3) Short Term Policy
Liquidity, liquidity, liquidity
Obama has inherited a particularly dire situation - including a deficit of $ 1.2 trillion. It is quite significant given that the US economy is $ 14 trillion. Obama started with a big bang - announcements and fiscal overtures. However, we have gone into confusion.
The banking clean up - it was 'Wall Street for Wall Street.' Ethically, economically, emotionally the bail out of the bankers was wrong.
The emerging markets are squeezed. The g-20 is re-capitalising the IMF and this is not giving out any good signals. We will see if the IMF does any better.
It was at this point where Sachs really got me. He spoke very solemnly and with a lot of feeling. He said that until now there has been 'zero attention' to the 2 billion poor. Re-capitalising the IMF does not mean that is for the poor as the IMF gives out loans. I liked the way he spelled it out! We have heard nothing about the plight of the chronic poor. India is represented at the g-20 which has 250 million poor however what about the rest?
Sachs has been trying to raise some money. The word he used was 'salivating.' He was salivating at the $ 4.5 trillion committed to banks. He has not even got any crumbs.
This is especially painful considering that Merrill Lynch 'stole' $ 4 billion in bonuses which was not even noticed. AIG is being made to return a couple hundred million just now.
Sachs' indignation and anger was pretty impressive and very sincere. The entire hall went absolutely quiet and still. I was watching through the video link but even on 'our' side it went pretty quiet. 'Pin-drop silence.'
4) Long Term Policy
With reference to Keynesian economics, he said that given the decline in consumption demand had to be stimulated again.
However stimulation of demand could be done with investments in areas such as alternative energy, environment or infrastructure in Africa. China has massive savings.
There are 'wonderful investment opportunities.' Some of it has to be aid but the rest can be investment.
We also need monetary reform. The US cannot be the 'fulcrum anymore.' There has to be a fundamental re-think of global institutions.
By the way I did not get to see the lecture 'live' as I had not managed to get a ticket. I came early looking for a chance to get a seat nevertheless by joining the 'returns queue' however there were no empty seats. We in the returns queue got to see the lecture via a live video link in a theatre next to the one where Sachs was delivering his lecture. It was just like being there.
Sachs received a lot of questions and he had only 10 minutes or so to take them and answer them as he had gone way over his allotted time.
So all in all, I was very impressed by his sincerity and passion.

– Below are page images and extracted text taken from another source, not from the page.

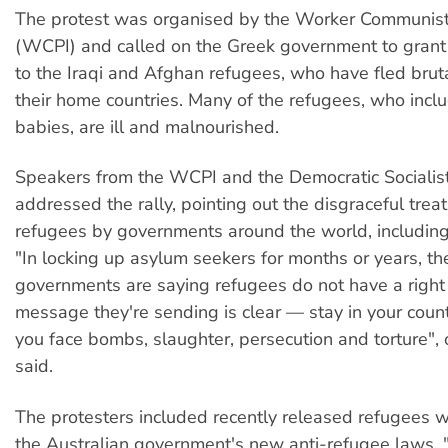
The protest was organised by the Worker Communist 
(WCPI) and called on the Greek government to grant 
to the Iraqi and Afghan refugees, who have fled bruta
their home countries. Many of the refugees, who in
babies, are ill and malnourished.
Speakers from the WCPI and the Democratic Socialist
addressed the rally, pointing out the disgraceful trea
refugees by governments around the world, including 
"In locking up asylum seekers for months or years, the
governments are saying refugees do not have a right 
message they're sending is clear — stay in your coun
you face bombs, slaughter, persecution and torture", 
said.
The protesters included recently released refugees w
the Australian government's new anti-refugee laws.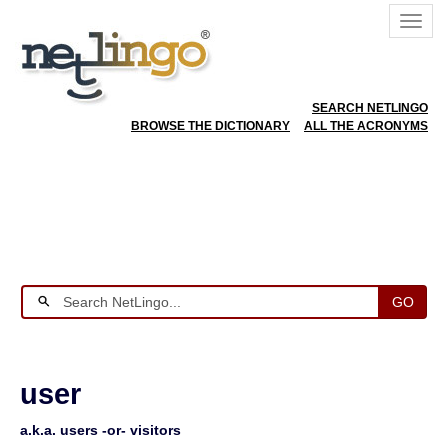
SEARCH NETLINGO
BROWSE THE DICTIONARY
ALL THE ACRONYMS
GO
user
a.k.a. users -or- visitors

I met up with a SOAS friend, Umo, afterwards. She was in queue to get Sachs' new book signed. I joined her in the queue and took a picture for her with Sachs.

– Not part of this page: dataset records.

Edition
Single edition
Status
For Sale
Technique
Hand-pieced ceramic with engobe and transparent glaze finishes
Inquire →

* I just went back to Wikipedia and I just picked this up: "Noam Chomsky has argued that several aspects of Smith's thought have been misrepresented and falsified by contemporary ideology, including Smith's reasons for supporting markets and Smith's views on corporations. Chomsky argues that Smith supported markets in the belief that they would lead to equality." Well, I can't disagree with the great Chomsky if that is indeed true.